Ces 5 milliards doivent donc être revus considérablement à la hausse. Dans ce même rapport, Paul Tang précise que Google paie des impôts à hauteur de 9% de son chiffre d'affaires en dehors de l'UE. Alors qu'à l'intérieur du Vieux Continent, il tombe à 0,82%. Pour Facebook, le constat est le même. Amazon n'a, quant à lui, payé aucun impôt durant cette période, faute de bénéfices.

Une étude publiée par la Fédération française des télécoms (FFT) permet aussi d'avancer que le chiffre mentionné par le commissaire européen serait largement inférieur à la réalité. Ce rapport commandé par la FFT à Greenwich consulting, estime qu'en 2011 les GAFA ont déboursé 22 fois moins que ce qu'ils auraient payé si leurs activités de production étaient localisées et taxées en France. Un manque à gagner d'un demi-milliard d'euros rien que sur cette année-là et uniquement dans un seul des 27 États membres de l'époque. En partant du constat que les chiffres d'affaires des GAFA ont augmenté depuis 2011, le chiffre de 5 milliards semble bien loin du manque à gagner que l'Union Européenne connaît effectivement chaque année.

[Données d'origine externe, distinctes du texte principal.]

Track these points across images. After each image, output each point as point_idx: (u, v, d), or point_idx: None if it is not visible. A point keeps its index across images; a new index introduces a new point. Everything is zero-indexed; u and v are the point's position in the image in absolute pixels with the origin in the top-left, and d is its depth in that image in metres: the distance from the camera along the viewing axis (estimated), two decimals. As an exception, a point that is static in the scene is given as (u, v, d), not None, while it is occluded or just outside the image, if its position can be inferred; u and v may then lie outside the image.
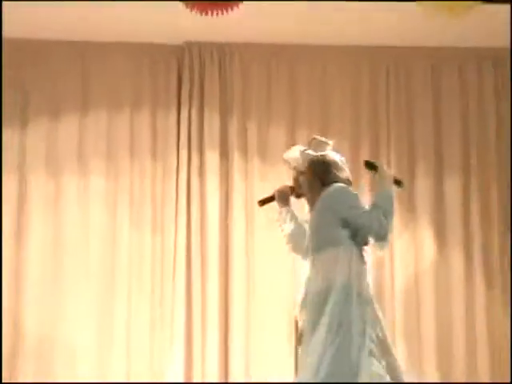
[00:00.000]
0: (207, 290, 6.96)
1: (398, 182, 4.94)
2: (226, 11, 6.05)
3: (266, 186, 6.98)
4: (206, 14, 6.06)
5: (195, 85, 7.24)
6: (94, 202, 6.84)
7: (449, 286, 7.15)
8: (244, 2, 6.01)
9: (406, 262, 7.17)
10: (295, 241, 5.04)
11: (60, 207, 7.05)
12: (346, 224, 4.71)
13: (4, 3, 6.32)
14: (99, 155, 7.11)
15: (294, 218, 5.09)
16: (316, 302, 4.70)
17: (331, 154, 4.97)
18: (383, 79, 7.41)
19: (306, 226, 4.93)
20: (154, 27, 7.01)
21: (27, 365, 6.80)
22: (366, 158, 7.04)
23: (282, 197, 5.17)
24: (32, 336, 6.87)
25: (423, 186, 7.27)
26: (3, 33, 6.82)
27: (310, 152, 4.97)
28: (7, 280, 6.88)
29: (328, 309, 4.63)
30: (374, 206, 4.72)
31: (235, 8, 5.98)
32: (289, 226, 5.08)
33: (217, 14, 6.04)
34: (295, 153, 5.06)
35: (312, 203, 4.88)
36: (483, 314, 7.10)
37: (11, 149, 7.04)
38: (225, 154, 7.23)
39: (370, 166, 5.02)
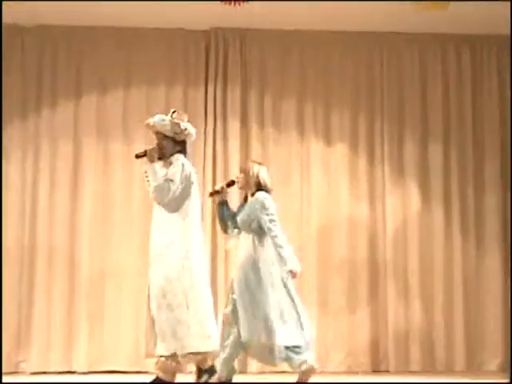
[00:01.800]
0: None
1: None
2: (247, 1, 6.83)
3: (279, 150, 7.87)
4: (230, 3, 6.86)
5: (220, 64, 7.82)
6: (135, 163, 6.91)
7: (431, 232, 7.86)
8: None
9: (396, 213, 7.83)
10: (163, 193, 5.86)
11: (108, 166, 7.69)
12: None
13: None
14: (140, 124, 7.17)
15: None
16: None
17: (190, 126, 5.99)
18: (378, 60, 8.00)
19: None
20: (185, 15, 7.54)
21: (82, 291, 7.47)
22: (361, 126, 7.85)
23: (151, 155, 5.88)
24: (85, 268, 7.53)
25: (411, 149, 7.92)
26: (61, 20, 7.59)
27: (179, 122, 5.89)
28: (65, 225, 7.56)
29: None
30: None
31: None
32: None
33: (239, 4, 6.85)
34: (162, 120, 5.90)
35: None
36: (459, 254, 7.83)
37: (67, 118, 7.68)
38: (244, 123, 7.84)
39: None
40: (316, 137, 7.98)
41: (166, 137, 5.92)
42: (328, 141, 7.99)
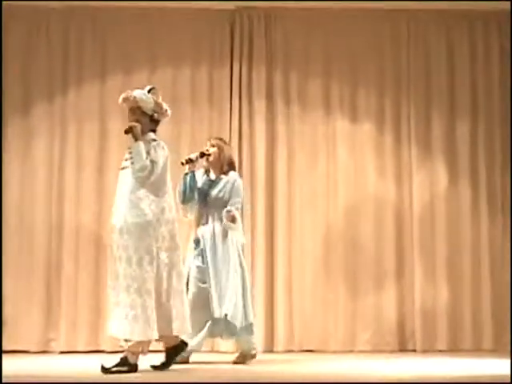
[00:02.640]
0: (256, 214, 7.67)
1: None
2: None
3: (305, 129, 7.87)
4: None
5: (245, 44, 7.82)
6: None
7: (458, 210, 7.82)
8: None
9: (423, 191, 7.80)
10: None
11: None
12: None
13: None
14: (166, 104, 7.49)
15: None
16: None
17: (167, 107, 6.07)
18: (404, 37, 7.94)
19: None
20: (211, -6, 7.54)
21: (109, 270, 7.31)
22: (387, 104, 7.83)
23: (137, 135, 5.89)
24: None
25: (437, 127, 7.87)
26: (86, 1, 7.65)
27: (161, 102, 5.98)
28: (91, 205, 7.62)
29: None
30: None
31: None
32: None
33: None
34: (146, 97, 5.94)
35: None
36: (486, 232, 7.78)
37: (93, 98, 7.72)
38: (270, 102, 7.85)
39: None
40: (342, 115, 7.96)
41: (144, 113, 5.91)
42: (354, 119, 7.97)
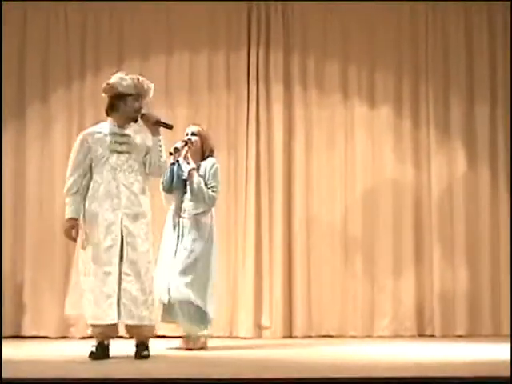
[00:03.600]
0: (274, 199, 7.67)
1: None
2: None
3: (322, 113, 7.84)
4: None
5: (262, 28, 7.78)
6: (179, 129, 6.96)
7: (477, 194, 7.77)
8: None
9: (441, 175, 7.76)
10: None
11: None
12: None
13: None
14: (182, 89, 7.69)
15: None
16: None
17: None
18: (422, 19, 7.87)
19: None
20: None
21: None
22: (405, 87, 7.78)
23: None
24: None
25: (456, 112, 7.82)
26: None
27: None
28: None
29: None
30: None
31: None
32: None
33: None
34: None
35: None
36: (505, 216, 7.72)
37: None
38: (287, 86, 7.82)
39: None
40: (360, 99, 7.92)
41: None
42: (372, 103, 7.93)
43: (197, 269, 6.27)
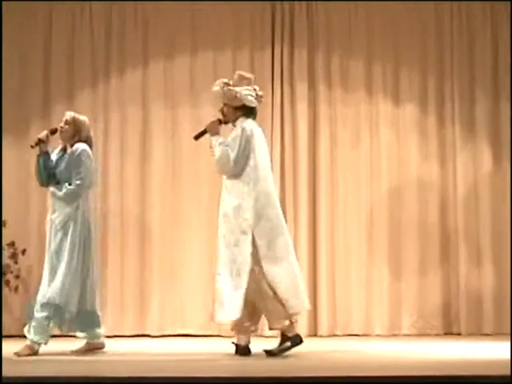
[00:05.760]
0: (299, 196, 7.67)
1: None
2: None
3: (347, 111, 7.83)
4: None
5: (286, 26, 7.79)
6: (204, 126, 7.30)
7: (503, 191, 7.71)
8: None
9: (467, 172, 7.72)
10: (223, 163, 5.92)
11: (176, 130, 7.75)
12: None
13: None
14: (207, 89, 7.22)
15: (222, 144, 5.96)
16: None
17: (245, 91, 6.00)
18: (448, 16, 7.85)
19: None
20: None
21: (154, 254, 7.61)
22: (430, 84, 7.75)
23: (212, 129, 6.05)
24: (156, 231, 7.67)
25: (482, 108, 7.78)
26: None
27: (231, 88, 5.96)
28: (135, 189, 7.67)
29: None
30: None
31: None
32: (217, 151, 5.94)
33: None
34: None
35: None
36: None
37: (135, 84, 7.76)
38: (312, 84, 7.82)
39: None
40: (384, 96, 7.91)
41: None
42: (397, 100, 7.91)
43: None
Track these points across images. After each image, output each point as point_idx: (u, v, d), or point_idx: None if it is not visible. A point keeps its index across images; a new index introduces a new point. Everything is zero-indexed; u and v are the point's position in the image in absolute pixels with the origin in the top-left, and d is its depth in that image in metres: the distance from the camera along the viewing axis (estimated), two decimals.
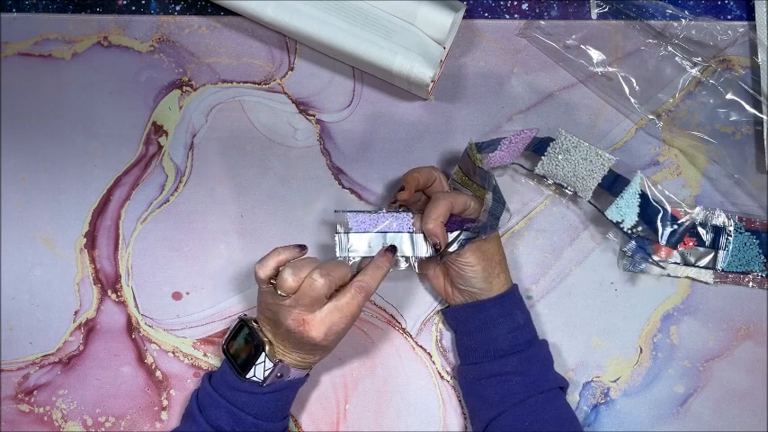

Dans l'attente d'une unanimité

Bien que Pierre Moscovici parle d'un chiffre supérieur à 5 milliards, il est encore loin de ce que représente réellement le manque à gagner pour l'ensemble de l'Union. Impossible pour le moment de définir un montant précis par an à l'échelle européenne. Il faudrait pour cela que chaque État membre calcule le manque à gagner annuel des GAFA sur leur territoire et que ceux-ci soient additionnés. Ceci dit, ces chiffres resteraient des estimations étant donné le peu de transparence des GAFA par rapport à leurs comptes.

Cependant, certaines avancées censées réguler au fur et à mesure cette faille voit le jour. Lundi, le gouvernement irlandais a annoncé avoir trouvé un accord avec Apple afin de commencer à collecter début 2018 les 13 milliards d'euros d'avantages fiscaux jugés indus par Bruxelles. Un dossier épineux qui avait suscité des tensions entre Dublin et Bruxelles. 

Tant que les recommandations de l'OCDE ne seront pas actualisées et que les États membres ne parviendront pas à se mettre d'accord sur une harmonisation législative, les GAFA continueront de profiter des failles du système économique. "La Commission continuera d'analyser les solutions envisageables et de consulter les parties intéressées avant de présenter une éventuelle proposition d'ici au printemps 2018" stipule la communication de la Commission. D'ici là, l'Union Européenne reste désarmée face à cette immense hémorragie fiscale.